Use --server-metadata when raw MCP or tool-inventory inputs need server-level context before tagging. The file maps server ids to short descriptions. It applies to raw MCP and tool-inventory inputs, not pre-tagged --tags inputs.
Use --max-save-static-paths to control how many static path and observed witness examples are saved in the downloadable report. Summary counts remain complete. Lower values keep large reports smaller.
Use --created-by <actor> when automation should set an explicit actor instead of using the local OS username.
Raw sources and pre-tagged sources can be combined in one evaluation. If the same tool identity appears in more than one source, the CLI rejects the submission so the report has one source of truth for each tool.
Inspect Eval Jobs
agentwarden eval status --job-id <job-id>
agentwarden eval list \
--use-case-id <use-case-id> \
--status completed
Fetch result metadata:
agentwarden eval results --job-id <job-id>
Download a report:
agentwarden eval results \
--job-id <job-id> \
--download \
--report-format html \
--output report.html
Draft, Compile, and Deploy Policy
Start from a completed eval job:
agentwarden policy draft submit \
--eval-job-id <eval-job-id> \
--classification classification.json \
--presets presets.yaml \
--use-case-context use-case-context.yaml \
--wait
These review inputs should reflect the approved risk context for the use case.
Policy draft input options:
| Input | CLI flags |
|---|---|
| Evaluation evidence | --eval-job-id <eval-job-id> |
| Risk classification | --classification classification.json |
| Organization presets | --presets presets.yaml |
| Use-case context | --use-case-context use-case-context.yaml |
| Existing policy seed | --policy policy.yaml |
| Duplicate-submit handling | --idempotency-key <key> |
Inspect or download the draft before compiling:
agentwarden policy draft results --job-id <draft-job-id>
agentwarden policy draft results \
--job-id <draft-job-id> \
--download \
--output draft-artifacts/
Compile the reviewed draft for a target runtime:
agentwarden policy compile submit \
--draft-job-id <draft-job-id> \
--target <runtime-target> \
--wait
Compile can start from a completed draft job or a reviewed draft spec file. The target identifies the runtime policy format to produce.

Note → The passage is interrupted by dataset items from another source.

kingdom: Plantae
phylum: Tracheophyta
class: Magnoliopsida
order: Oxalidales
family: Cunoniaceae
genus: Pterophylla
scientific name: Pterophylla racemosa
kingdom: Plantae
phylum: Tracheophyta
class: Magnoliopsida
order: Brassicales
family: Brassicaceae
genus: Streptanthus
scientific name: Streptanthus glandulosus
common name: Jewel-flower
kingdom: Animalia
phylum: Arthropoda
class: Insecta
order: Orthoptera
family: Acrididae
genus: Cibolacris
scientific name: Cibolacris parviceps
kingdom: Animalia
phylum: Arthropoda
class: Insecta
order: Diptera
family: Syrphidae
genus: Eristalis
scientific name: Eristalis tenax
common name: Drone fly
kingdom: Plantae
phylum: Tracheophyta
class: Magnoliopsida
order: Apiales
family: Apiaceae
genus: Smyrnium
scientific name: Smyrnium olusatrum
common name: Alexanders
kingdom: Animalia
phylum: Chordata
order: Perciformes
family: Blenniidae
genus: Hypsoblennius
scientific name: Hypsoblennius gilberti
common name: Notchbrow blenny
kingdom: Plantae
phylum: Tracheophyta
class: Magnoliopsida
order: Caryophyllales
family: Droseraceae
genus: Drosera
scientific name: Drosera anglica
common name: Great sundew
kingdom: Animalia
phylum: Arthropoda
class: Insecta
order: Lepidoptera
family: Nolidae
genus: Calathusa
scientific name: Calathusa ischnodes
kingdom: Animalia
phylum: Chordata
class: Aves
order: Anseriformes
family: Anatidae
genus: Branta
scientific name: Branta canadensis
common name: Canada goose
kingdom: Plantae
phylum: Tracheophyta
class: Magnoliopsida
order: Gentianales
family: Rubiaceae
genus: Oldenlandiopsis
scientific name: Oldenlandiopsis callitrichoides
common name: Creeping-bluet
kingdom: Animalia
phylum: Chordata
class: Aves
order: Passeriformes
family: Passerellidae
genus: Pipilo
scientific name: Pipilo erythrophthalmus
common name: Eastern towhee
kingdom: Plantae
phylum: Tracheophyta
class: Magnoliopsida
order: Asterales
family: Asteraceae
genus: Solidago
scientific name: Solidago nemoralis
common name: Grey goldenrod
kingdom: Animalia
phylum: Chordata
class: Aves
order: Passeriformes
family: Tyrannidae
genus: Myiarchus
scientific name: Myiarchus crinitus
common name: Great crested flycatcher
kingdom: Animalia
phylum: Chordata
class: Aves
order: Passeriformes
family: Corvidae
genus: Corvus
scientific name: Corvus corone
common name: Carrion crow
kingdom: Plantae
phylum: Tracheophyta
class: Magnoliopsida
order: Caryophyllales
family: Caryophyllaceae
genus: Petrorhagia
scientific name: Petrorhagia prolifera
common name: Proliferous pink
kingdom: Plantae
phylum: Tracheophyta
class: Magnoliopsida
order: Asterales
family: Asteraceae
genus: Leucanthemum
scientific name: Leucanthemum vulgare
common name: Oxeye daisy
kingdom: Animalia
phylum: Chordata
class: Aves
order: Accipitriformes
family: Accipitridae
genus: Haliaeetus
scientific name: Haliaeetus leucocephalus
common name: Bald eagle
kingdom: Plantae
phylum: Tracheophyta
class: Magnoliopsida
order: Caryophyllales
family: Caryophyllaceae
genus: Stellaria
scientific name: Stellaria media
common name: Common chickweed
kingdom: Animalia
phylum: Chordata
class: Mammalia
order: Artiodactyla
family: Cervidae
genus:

If the draft was reviewed and edited as a file, compile from that file:
agentwarden policy compile submit \
--use-case-id <use-case-id> \
--draft-spec draft_spec.json \
--target <runtime-target> \
--wait
Compile input options:
| Input | CLI flags |
|---|---|
| Draft job source | --draft-job-id <draft-job-id> |
| Draft file source | --use-case-id <use-case-id> --draft-spec draft_spec.json |
| Runtime target | --target <runtime-target> |
Compile results include deployability and compatibility information for the selected runtime.
Preview a deploy:
agentwarden policy deploy \
--compile-job-id <compile-job-id> \
--dry-run
Commit the deploy:
agentwarden policy deploy \
--compile-job-id <compile-job-id> \
--yes
Deploy makes the reviewed policy available for runtime enforcement.
Deploy options:
| Input | CLI flags |
|---|---|
| Compiled policy package | --compile-job-id <compile-job-id> |
| Preview only | --dry-run |
| Confirm activation | --yes |
| Audited unsupported-capability override | --ignore-unsupported |
After deploy, choose the runtime integration path that will emit events and enforce decisions. See Runtime Integrations.